While the medical and the moral are often pitted against one another rhetorically, our responses to addiction often contains elements of both.  As May (2001) explains “clinical constructions of addiction still engage a set of moral questions” (386).  These moral questions are often directly built into addiction treatment programs, many of which have explicit crime control functions (Fox 1999) but rely on medical language to describe addiction. Medical and moral views of addiction have also increasingly blurred through criminal justice practices such as drug courts, where defendants with drug-related offenses are mandated to drug treatment (Tiger 2008).

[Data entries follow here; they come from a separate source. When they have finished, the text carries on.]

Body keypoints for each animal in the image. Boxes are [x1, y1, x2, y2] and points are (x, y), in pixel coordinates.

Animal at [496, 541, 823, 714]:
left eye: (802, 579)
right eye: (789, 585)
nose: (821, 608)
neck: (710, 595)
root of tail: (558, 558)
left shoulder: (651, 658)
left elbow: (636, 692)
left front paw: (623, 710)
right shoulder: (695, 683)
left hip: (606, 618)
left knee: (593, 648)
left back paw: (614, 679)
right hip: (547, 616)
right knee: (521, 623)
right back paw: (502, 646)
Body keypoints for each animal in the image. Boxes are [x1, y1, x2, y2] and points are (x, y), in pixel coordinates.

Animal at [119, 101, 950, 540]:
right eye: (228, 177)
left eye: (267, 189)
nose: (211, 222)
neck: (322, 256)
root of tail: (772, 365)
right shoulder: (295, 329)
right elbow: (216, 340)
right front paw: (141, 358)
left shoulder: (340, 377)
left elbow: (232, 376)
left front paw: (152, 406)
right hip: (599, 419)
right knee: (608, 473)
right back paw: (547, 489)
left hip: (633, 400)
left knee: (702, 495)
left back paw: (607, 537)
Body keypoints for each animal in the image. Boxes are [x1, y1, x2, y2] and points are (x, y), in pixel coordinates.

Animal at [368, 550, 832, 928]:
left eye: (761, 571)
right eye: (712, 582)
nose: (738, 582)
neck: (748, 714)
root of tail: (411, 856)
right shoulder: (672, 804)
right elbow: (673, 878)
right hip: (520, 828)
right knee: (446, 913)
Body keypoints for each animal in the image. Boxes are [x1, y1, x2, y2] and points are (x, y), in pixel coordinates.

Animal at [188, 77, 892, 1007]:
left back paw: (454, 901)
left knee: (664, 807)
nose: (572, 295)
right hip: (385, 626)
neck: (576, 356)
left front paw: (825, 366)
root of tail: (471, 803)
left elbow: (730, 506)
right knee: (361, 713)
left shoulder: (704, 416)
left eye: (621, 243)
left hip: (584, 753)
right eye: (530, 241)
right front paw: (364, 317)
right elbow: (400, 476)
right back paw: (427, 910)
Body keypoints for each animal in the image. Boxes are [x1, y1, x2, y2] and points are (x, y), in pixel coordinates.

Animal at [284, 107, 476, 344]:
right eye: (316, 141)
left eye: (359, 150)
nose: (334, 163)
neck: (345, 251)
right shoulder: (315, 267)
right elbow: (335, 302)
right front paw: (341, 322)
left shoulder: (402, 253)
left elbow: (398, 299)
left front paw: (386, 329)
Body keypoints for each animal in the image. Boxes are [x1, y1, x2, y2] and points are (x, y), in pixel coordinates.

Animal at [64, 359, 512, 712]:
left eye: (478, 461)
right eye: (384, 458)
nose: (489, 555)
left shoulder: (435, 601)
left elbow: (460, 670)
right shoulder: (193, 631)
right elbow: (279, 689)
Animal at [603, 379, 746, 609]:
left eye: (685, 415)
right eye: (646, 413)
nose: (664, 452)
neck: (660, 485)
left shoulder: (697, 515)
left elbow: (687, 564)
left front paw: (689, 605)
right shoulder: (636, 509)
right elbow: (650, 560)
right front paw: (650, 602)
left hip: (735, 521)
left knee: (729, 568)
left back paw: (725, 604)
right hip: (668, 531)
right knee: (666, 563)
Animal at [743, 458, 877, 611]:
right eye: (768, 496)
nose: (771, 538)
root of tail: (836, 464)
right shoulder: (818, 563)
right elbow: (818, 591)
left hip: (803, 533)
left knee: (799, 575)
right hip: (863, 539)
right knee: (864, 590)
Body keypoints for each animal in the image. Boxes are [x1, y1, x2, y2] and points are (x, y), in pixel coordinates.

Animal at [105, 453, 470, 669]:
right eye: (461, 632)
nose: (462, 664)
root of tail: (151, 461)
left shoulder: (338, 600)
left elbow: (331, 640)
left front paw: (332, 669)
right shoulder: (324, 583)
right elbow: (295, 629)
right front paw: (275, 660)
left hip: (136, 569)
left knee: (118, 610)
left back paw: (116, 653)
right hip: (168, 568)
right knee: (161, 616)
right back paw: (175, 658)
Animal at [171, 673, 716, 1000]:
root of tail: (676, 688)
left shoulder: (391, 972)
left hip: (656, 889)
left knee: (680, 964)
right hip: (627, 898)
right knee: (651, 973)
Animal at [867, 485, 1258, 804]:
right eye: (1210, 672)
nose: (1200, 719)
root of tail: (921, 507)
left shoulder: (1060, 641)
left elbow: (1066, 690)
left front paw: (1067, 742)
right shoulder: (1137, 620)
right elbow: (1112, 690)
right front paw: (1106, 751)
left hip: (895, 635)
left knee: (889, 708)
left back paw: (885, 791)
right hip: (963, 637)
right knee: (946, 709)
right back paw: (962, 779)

Even when addiction is understood as a disease, because it is a disease that involves the “loss of control,” it often used to justify extreme forms and systems of coercion and social control. As Reinerman (2005) puts it:

[T]he disease concept sometimes serves as a human warrant for the right of access to services, but is also serves, paradoxically, as the key justification for punitive prohibition…. It is a weapon that helps justify – ‘for their own good’—the suspension of the Bill of Rights … and the mass incarceration of the powerless (317).

Indeed, even as disease models of addiction have gained traction, criminalized approaches to drug use have continued to play a large role in drug control policy, especially in the U.S.  The increasing criminalization of drug use over the past thirty years, as evidenced by lengthy mandatory sentences for drug convictions and dramatic increases in federal funding for the “War on Drugs,” has had a significant impact on the number of people incarcerated in the U.S., now exceeding 2,000,000 (Glaze and Palla 2004) and has become a firmly entrenched and powerful tool of racial control (Alexander, 2010).  Although Black Americans are no more likely than whites to use illicit drugs, they are for more likely to be incarcerated for drug offenses (Rich et al. 2011).  Black men in the U.S. are more likely to have been in prison than to have graduated from college or joined the military by middle age (Rich et al 2011).